Full article: https://www.hindawi.com/journals/np/2020/3949161/
 

A good clip explaining synapses. It's from Catherine Weisz who discovered the role of the type II afferent synapses in the cochlear. She was then a graduate student in Paul Fuchs lab.
 
From everything I have read on this (including the link in this post), "auditory neuropathy" is typically used almost synonymously with "cochlear synaptopathy" because damage to the non synapse portion is rare. Other than direct surgical trauma or cancer (acoustic neuroma), damage is from things like demyelination disorders like MS or GBS.

In those cases, it would be extremely unlikely to only have auditory symptoms (but it's theoretically possible). There are genetic conditions that degrade the nerves, too (e.g., Charcot-Marie-Tooth disease).

True auditory nerve dysfunction, though uncommon, prevents people from being a good cochlear implant patient so there is a lot of research on this. Rinri Therapeutics seems to be the furthest on a treatment for auditory nerve repair, almost no one here will need it though imo.

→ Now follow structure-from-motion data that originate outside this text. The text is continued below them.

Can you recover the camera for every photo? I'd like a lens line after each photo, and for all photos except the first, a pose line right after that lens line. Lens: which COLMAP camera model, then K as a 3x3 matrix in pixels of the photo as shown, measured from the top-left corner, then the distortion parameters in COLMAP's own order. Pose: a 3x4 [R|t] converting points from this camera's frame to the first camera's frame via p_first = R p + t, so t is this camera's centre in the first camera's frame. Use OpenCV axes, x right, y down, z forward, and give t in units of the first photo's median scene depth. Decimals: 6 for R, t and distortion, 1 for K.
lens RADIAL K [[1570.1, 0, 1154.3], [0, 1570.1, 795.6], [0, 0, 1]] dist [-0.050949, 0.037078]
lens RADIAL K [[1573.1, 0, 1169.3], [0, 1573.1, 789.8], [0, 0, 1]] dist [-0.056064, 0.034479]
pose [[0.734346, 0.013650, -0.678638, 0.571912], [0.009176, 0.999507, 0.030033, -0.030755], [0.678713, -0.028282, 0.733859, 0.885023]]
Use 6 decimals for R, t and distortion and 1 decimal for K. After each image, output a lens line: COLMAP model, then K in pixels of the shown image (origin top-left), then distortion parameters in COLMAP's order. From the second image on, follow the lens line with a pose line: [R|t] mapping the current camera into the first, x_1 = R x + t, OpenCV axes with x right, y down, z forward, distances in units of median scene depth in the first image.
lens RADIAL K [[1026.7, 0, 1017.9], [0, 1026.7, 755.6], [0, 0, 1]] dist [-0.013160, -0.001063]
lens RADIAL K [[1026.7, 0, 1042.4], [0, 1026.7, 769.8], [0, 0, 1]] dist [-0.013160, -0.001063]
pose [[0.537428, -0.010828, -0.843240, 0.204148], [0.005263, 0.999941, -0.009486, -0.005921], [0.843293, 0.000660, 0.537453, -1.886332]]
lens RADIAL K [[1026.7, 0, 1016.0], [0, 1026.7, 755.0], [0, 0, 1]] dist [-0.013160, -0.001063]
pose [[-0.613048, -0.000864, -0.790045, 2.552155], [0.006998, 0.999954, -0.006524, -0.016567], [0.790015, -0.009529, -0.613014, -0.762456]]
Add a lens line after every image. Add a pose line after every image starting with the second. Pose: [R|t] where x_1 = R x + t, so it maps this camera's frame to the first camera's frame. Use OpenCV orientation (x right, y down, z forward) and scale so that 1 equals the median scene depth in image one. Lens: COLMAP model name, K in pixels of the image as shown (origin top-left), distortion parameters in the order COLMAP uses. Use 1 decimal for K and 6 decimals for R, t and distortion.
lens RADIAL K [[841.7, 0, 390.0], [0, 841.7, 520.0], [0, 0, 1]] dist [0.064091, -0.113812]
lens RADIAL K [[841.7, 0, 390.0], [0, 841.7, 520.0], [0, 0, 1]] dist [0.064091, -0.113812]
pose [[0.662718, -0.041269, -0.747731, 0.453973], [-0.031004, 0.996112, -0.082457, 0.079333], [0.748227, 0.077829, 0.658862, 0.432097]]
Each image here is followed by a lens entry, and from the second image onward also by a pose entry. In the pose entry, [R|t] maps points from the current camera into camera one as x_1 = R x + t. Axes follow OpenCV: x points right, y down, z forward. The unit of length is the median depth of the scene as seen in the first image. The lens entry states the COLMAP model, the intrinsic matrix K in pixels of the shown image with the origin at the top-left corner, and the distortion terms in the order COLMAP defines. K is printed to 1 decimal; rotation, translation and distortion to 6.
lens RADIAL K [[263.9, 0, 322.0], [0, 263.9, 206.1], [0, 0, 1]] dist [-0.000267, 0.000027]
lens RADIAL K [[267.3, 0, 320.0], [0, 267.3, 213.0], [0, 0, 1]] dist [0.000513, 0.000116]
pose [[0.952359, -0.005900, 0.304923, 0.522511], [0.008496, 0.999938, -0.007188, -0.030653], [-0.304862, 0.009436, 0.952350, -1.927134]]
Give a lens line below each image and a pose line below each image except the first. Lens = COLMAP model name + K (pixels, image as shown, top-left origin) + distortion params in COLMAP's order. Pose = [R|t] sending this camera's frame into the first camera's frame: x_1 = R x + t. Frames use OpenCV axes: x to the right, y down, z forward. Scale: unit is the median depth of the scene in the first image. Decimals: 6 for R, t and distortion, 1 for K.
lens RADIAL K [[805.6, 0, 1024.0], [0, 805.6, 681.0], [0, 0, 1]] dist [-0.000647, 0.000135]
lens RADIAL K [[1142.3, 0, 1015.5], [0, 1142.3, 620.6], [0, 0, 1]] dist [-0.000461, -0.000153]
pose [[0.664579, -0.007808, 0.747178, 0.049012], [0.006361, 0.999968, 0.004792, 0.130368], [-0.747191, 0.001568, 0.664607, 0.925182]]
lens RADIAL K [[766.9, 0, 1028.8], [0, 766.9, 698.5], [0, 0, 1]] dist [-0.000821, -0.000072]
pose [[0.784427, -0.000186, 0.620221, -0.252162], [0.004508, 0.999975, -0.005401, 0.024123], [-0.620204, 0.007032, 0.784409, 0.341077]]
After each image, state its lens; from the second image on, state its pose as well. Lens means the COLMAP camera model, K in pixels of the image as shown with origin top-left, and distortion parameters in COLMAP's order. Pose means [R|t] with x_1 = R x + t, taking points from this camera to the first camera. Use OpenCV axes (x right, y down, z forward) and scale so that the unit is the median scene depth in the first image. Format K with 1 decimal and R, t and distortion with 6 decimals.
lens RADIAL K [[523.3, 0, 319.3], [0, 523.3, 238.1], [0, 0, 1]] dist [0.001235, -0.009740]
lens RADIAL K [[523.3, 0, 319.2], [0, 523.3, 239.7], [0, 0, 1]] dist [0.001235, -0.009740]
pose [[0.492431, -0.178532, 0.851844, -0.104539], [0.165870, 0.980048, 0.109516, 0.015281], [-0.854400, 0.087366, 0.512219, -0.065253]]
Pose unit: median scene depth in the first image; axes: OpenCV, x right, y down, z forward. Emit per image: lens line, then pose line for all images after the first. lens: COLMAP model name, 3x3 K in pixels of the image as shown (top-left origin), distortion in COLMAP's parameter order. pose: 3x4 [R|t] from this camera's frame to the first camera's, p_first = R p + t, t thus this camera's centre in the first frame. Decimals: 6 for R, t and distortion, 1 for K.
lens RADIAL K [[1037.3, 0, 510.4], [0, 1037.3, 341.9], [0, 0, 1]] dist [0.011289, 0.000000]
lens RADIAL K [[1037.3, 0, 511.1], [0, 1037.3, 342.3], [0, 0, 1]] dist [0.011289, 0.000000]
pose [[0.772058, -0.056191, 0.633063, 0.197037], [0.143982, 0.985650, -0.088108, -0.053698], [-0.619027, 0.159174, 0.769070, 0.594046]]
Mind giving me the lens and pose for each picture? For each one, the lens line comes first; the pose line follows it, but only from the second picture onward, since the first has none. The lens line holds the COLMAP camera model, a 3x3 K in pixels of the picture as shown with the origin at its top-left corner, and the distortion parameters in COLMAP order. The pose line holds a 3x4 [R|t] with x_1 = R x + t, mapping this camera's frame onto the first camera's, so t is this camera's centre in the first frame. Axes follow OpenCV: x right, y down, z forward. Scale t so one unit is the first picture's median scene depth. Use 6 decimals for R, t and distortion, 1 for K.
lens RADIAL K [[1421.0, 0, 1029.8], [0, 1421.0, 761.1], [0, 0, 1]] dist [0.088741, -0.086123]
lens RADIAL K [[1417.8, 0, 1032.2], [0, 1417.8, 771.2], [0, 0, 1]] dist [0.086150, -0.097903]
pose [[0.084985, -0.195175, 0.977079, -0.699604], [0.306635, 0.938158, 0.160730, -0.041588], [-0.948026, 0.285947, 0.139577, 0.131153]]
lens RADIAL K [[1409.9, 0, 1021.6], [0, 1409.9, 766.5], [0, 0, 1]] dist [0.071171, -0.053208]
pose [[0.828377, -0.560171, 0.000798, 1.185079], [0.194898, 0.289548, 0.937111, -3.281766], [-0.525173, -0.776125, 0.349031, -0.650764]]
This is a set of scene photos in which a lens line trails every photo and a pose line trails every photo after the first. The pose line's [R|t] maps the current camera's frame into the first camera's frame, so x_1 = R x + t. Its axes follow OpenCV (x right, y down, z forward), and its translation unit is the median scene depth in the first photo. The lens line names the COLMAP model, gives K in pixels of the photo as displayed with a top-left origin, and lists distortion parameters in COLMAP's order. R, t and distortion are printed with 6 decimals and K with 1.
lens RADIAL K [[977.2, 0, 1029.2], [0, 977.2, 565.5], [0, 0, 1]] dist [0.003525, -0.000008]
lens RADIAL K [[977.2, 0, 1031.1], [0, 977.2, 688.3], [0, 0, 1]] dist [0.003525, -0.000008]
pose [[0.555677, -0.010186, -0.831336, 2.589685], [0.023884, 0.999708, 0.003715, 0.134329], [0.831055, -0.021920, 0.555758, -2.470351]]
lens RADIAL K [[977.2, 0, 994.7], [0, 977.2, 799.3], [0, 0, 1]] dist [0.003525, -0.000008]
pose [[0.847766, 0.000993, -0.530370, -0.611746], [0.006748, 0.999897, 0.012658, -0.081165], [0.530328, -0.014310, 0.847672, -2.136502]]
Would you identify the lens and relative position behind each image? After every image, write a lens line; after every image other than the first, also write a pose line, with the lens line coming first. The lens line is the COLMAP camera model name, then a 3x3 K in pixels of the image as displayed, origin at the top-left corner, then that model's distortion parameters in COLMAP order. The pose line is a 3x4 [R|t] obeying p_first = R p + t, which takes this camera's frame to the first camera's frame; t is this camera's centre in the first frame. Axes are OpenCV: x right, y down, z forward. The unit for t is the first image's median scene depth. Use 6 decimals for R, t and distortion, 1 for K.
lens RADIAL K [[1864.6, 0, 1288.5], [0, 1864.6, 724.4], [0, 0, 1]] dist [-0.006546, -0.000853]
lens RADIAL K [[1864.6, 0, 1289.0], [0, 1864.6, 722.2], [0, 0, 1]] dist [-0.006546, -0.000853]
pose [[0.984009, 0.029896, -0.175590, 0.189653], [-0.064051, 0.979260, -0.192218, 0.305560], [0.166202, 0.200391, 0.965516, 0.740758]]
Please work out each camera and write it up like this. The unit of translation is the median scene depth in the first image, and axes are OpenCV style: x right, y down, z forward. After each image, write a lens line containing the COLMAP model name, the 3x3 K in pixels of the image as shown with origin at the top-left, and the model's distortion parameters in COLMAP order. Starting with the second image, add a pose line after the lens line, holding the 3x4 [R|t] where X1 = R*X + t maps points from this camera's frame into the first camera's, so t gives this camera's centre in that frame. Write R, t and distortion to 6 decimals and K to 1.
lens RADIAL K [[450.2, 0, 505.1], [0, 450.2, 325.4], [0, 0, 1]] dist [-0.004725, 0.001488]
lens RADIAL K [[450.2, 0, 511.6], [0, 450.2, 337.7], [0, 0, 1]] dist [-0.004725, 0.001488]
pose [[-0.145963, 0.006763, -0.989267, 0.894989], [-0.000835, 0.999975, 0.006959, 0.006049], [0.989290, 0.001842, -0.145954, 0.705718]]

It gets a little confusing though because a lot of these links refer to synapse damage as "nerve damage" which is technically correct since the synapse is part of the nerve but it makes it seem that there is a wider problem with "nerve damage" the way most people think of it.
From what I saw in that video, correct me if I am wrong, synapses talk to neurons, and then the neurons talk to the nerve? :)
 
From what I saw in that video, correct me if I am wrong, synapses talk to neurons, and then the neurons talk to the nerve? :)
Synapses are the connections between neurons. And groups of neurons form nerves.